▸ What the task requires
Every record gets copied exactly, and no picture goes with it.

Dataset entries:
========================================================================

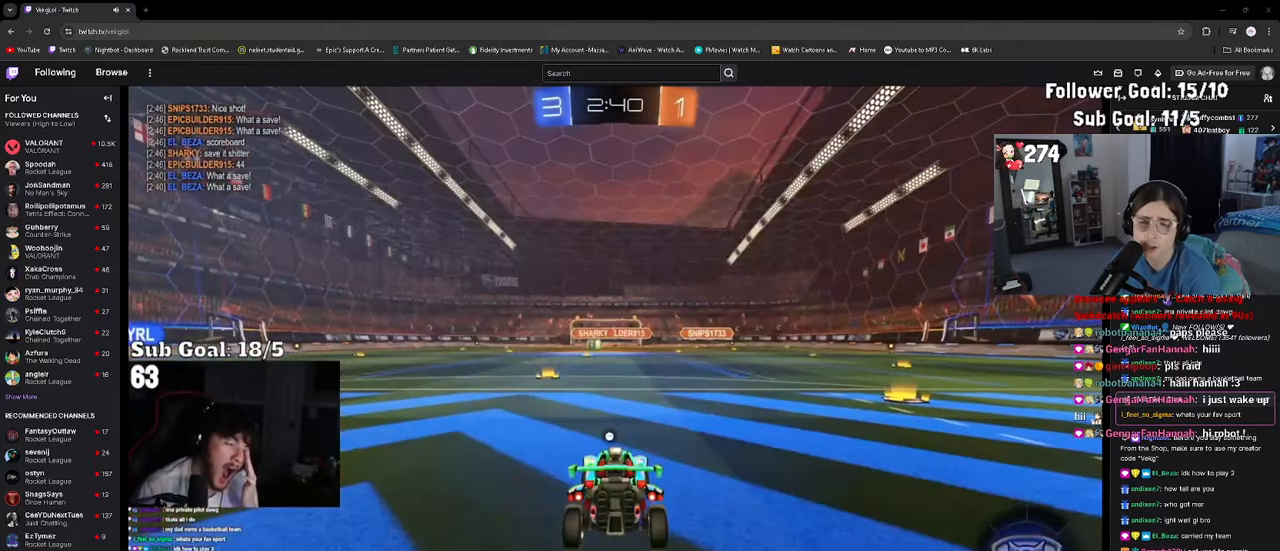
{"buttons": [], "left_stick": "center", "right_stick": "center", "events": []}
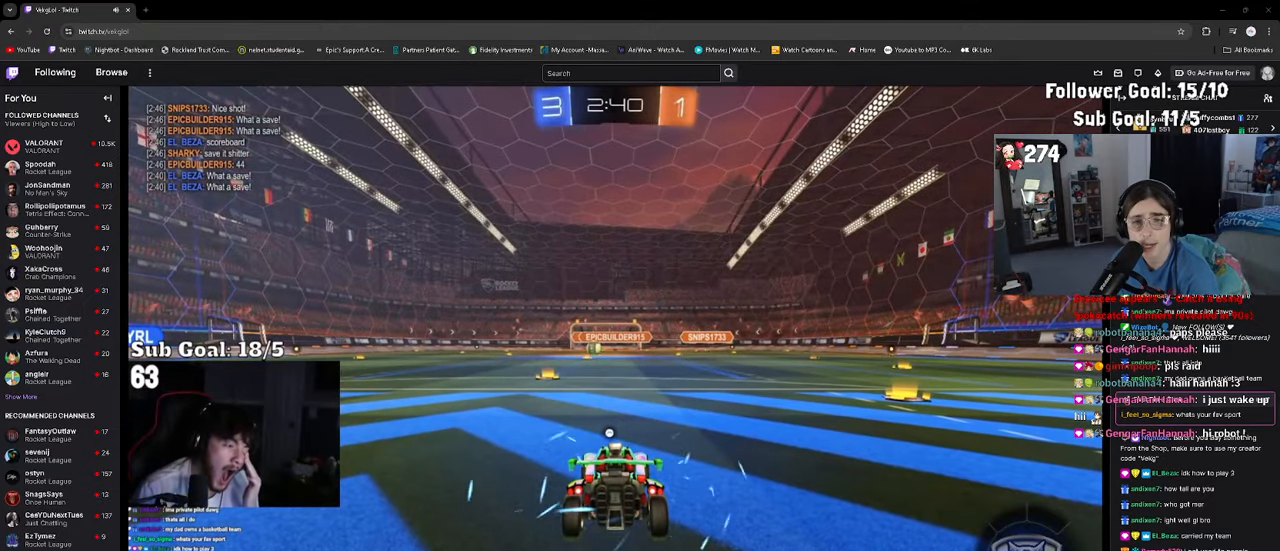
{"buttons": [], "left_stick": "center", "right_stick": "center", "events": []}
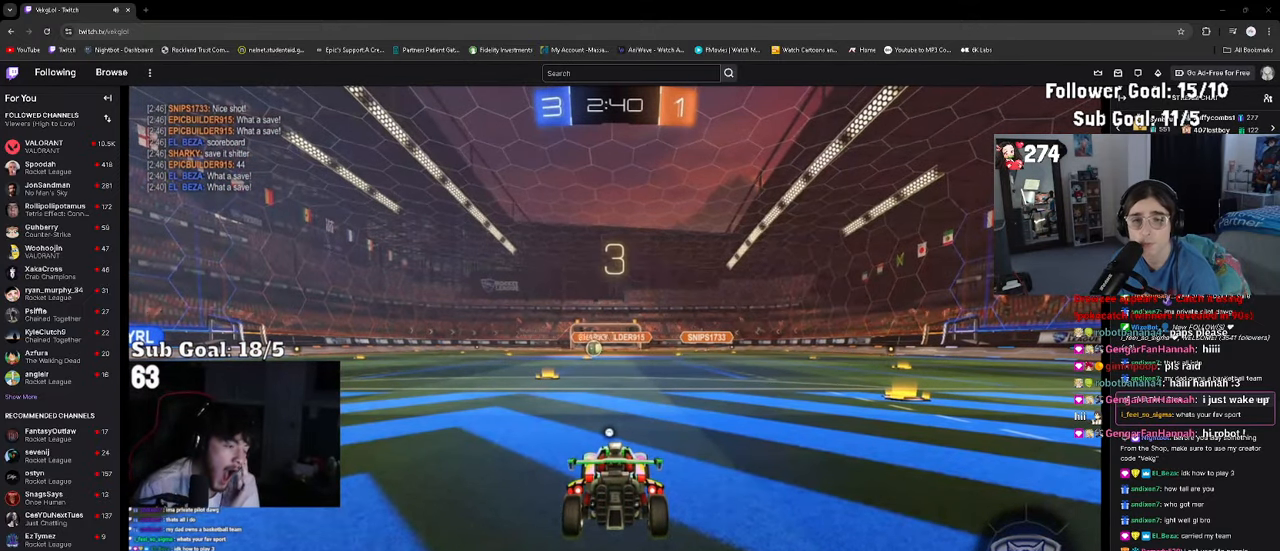
{"buttons": [], "left_stick": "center", "right_stick": "center", "events": []}
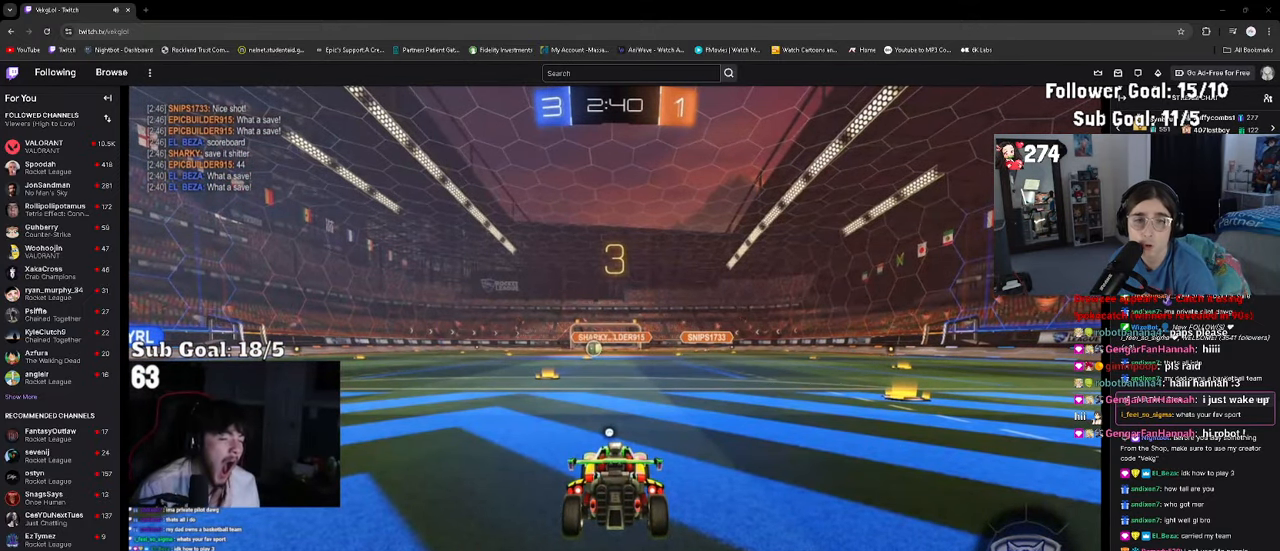
{"buttons": [], "left_stick": "center", "right_stick": "center", "events": []}
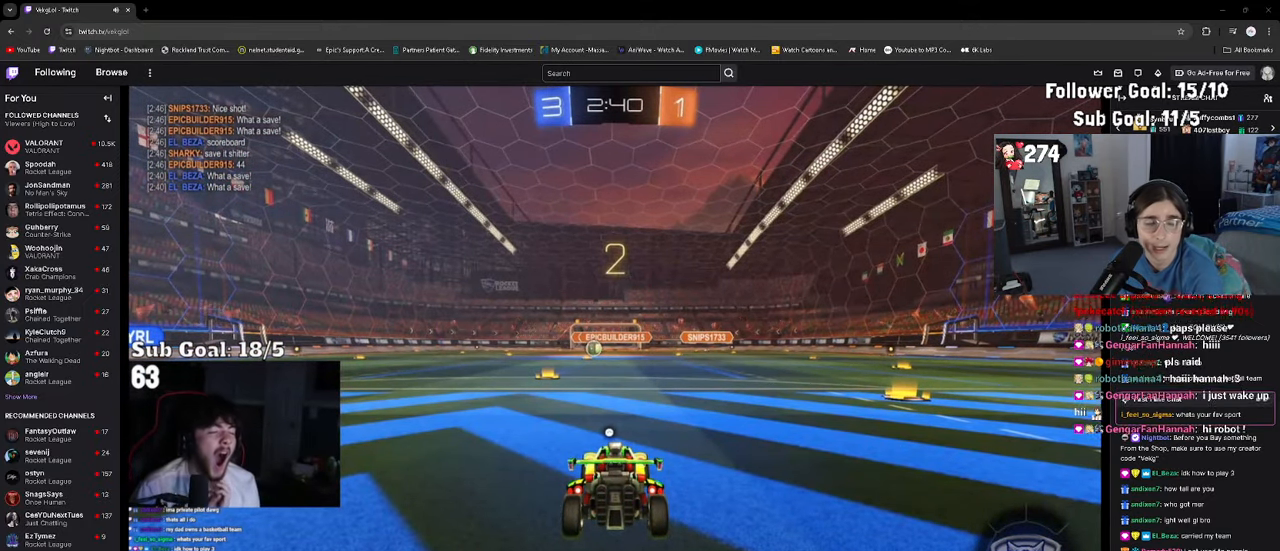
{"buttons": ["CIRCLE", "R2"], "left_stick": "center", "right_stick": "center"}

========================================================================

▸ Task output
{"buttons": [], "left_stick": "center", "right_stick": "center", "events": []}
{"buttons": [], "left_stick": "center", "right_stick": "center", "events": []}
{"buttons": [], "left_stick": "center", "right_stick": "center", "events": []}
{"buttons": [], "left_stick": "center", "right_stick": "center", "events": []}
{"buttons": ["CIRCLE", "R2"], "left_stick": "center", "right_stick": "center"}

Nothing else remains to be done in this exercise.